Hasta el lugar desolado y el desierto estarán contentos en esos días; la tierra baldía se alegrará y florecerá el azafrán de primavera. Así es, habrá abundancia de flores, de cantos y de alegría. Los desiertos se pondrán tan verdes como los montes del Líbano, tan bellos como el monte Carmelo o la llanura de Sarón. Allí el Señor manifestará su gloria, el esplendor de nuestro Dios. Con esta noticia, fortalezcan a los que tienen cansadas las manos, y animen a los que tienen débiles las rodillas. Digan a los de corazón temeroso: «Sean fuertes y no teman, porque su Dios viene para destruir a sus enemigos; viene para salvarlos». Y cuando él venga, abrirá los ojos de los ciegos y destapará los oídos de los sordos. El cojo saltará como un ciervo, y los que no pueden hablar ¡cantarán de alegría! Brotarán manantiales en el desierto y corrientes regarán la tierra baldía. El suelo reseco se convertirá en laguna y los manantiales de agua saciarán la tierra sedienta. Crecerán las hierbas de pantano, las cañas y los juncos donde antes vivían los chacales del desierto. Un gran camino atravesará esa tierra, antes vacía; se le dará el nombre de Carretera de la Santidad. Los de mente malvada nunca viajarán por ella. Será solamente para quienes anden por los caminos de Dios; los necios nunca andarán por ella. Los leones no acecharán por esa ruta, ni ninguna otra bestia feroz. No habrá ningún otro peligro; solo los redimidos andarán por ella. Regresarán los que han sido rescatados por el Señor; entrarán cantando a Jerusalén, coronados de gozo eterno, estarán llenos de regocijo y de alegría; desaparecerán el luto y la tristeza.
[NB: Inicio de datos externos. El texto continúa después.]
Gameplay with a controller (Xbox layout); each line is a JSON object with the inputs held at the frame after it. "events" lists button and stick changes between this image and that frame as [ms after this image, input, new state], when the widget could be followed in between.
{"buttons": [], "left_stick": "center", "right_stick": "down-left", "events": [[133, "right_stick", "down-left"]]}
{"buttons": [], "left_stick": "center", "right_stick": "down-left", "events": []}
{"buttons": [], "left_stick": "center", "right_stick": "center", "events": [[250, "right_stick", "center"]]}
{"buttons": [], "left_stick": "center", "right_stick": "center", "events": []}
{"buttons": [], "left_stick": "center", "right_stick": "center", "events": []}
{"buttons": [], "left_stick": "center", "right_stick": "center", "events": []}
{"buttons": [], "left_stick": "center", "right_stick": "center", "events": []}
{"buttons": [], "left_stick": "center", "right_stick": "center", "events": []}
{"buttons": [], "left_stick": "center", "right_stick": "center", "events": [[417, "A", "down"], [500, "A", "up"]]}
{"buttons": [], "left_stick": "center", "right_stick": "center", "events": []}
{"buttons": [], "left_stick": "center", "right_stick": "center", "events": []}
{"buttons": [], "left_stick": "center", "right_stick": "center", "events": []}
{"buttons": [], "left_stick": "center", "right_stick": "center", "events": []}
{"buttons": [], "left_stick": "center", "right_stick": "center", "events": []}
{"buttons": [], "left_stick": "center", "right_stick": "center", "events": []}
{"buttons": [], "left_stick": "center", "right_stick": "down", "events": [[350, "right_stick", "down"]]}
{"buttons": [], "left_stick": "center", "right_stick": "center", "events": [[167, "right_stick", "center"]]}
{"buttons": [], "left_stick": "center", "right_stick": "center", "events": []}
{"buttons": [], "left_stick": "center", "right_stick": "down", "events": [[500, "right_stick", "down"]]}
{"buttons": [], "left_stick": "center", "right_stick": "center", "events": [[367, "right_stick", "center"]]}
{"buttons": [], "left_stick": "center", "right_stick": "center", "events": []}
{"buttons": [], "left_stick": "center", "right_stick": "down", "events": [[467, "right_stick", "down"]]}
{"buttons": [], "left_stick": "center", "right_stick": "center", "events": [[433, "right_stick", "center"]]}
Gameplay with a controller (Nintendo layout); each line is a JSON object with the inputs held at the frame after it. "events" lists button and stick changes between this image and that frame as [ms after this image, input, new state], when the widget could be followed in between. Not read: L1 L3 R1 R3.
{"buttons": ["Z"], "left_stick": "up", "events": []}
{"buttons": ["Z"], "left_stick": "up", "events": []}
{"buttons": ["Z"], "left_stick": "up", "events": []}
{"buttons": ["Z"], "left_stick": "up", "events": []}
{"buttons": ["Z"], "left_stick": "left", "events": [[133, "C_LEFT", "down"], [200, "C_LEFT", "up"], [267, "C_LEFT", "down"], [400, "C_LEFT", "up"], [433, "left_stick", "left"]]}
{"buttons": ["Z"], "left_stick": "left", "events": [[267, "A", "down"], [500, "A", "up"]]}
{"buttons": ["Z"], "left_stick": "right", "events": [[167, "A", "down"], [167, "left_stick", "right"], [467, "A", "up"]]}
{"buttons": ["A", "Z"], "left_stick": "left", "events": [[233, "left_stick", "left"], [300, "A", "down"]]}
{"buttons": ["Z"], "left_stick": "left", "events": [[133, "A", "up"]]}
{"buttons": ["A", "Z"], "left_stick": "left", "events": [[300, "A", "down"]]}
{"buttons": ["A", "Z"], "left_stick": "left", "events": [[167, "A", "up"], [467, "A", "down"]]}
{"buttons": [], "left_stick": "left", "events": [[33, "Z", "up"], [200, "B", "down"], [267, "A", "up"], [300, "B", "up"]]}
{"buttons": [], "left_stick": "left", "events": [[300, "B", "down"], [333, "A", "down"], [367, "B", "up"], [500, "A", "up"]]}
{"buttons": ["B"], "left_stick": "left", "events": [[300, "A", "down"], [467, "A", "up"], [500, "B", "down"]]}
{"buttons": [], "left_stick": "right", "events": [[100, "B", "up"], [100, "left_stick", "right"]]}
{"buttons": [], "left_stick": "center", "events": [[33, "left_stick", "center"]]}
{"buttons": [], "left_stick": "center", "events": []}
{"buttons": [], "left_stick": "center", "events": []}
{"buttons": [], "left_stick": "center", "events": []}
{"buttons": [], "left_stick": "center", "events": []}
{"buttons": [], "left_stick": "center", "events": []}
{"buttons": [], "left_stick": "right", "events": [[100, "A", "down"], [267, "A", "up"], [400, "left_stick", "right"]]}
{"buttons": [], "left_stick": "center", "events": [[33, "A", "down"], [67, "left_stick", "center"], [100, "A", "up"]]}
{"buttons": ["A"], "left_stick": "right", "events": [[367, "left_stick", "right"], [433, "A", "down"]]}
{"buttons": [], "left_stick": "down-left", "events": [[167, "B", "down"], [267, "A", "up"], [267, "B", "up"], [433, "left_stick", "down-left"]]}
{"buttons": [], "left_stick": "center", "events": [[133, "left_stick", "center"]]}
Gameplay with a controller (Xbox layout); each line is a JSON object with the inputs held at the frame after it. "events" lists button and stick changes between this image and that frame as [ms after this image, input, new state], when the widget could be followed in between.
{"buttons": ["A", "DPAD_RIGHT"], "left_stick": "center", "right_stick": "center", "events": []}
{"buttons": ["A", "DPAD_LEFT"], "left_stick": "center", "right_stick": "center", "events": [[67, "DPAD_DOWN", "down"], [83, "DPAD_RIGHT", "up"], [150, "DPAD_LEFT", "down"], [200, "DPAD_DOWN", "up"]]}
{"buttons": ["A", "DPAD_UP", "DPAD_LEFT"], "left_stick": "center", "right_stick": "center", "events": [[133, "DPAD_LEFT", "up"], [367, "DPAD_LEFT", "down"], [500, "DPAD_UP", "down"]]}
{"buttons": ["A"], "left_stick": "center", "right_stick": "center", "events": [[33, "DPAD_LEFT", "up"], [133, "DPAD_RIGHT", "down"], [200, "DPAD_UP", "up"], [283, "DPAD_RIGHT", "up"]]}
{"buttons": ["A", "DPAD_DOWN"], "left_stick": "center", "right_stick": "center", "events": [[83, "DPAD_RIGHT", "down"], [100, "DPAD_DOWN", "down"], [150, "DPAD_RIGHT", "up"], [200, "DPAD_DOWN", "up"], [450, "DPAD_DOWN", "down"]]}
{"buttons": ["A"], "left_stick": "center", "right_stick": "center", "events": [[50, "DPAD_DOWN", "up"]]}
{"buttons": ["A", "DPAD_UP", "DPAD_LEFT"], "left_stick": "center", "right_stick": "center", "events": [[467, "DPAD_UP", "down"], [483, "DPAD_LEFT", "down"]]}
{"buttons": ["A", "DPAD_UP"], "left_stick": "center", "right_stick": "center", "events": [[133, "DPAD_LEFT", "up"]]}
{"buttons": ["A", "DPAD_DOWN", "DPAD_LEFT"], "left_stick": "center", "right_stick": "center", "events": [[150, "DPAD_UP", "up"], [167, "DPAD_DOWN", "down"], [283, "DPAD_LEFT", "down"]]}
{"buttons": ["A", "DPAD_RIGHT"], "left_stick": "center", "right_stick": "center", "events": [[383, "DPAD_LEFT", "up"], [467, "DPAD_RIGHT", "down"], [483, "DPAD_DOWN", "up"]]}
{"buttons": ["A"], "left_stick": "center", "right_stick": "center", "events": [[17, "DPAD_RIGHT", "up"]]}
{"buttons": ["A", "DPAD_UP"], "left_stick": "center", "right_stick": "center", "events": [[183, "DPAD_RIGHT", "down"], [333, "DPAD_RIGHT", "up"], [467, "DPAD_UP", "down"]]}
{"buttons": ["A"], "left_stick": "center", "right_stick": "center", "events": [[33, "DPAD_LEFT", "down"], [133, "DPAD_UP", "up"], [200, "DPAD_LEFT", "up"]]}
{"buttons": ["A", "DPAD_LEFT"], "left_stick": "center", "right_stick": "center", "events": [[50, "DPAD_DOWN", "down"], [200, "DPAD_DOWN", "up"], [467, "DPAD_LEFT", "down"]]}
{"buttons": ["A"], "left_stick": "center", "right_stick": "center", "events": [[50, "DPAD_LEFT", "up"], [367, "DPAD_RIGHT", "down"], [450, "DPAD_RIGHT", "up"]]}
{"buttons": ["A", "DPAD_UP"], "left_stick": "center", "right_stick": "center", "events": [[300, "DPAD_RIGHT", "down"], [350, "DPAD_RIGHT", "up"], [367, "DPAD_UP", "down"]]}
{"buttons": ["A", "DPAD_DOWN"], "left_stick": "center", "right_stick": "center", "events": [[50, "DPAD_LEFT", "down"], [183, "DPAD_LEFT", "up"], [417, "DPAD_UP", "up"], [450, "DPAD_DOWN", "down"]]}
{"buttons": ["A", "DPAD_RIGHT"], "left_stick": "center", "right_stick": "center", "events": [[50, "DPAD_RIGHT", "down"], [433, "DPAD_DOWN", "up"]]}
Isaías 35:1-10 NTV

2. El cumplimiento:

Los discípulos de Juan el Bautista le contaron todo lo que Jesús hacía. Entonces Juan llamó a dos de sus discípulos y los envió al Señor para que le preguntaran: «¿Eres tú el Mesías a quien hemos esperado o debemos seguir buscando a otro?». Los dos discípulos de Juan encontraron a Jesús y le dijeron: «Juan el Bautista nos envió a preguntarte: “¿Eres tú el Mesías a quien hemos esperado o debemos seguir buscando a otro?”». En ese preciso momento Jesús sanó a muchas personas de enfermedades, dolencias, y expulsó espíritus malignos y le devolvió la vista a muchos ciegos. Luego les dijo a los discípulos de Juan: «Regresen a Juan y cuéntenle lo que han visto y oído: los ciegos ven, los cojos caminan bien, los que tienen lepra son curados, los sordos oyen, los muertos resucitan, y a los pobres se les predica la Buena Noticia». Y agregó: «Dios bendice a los que no se apartan por causa de mí». Lucas 7:18-23 NTV.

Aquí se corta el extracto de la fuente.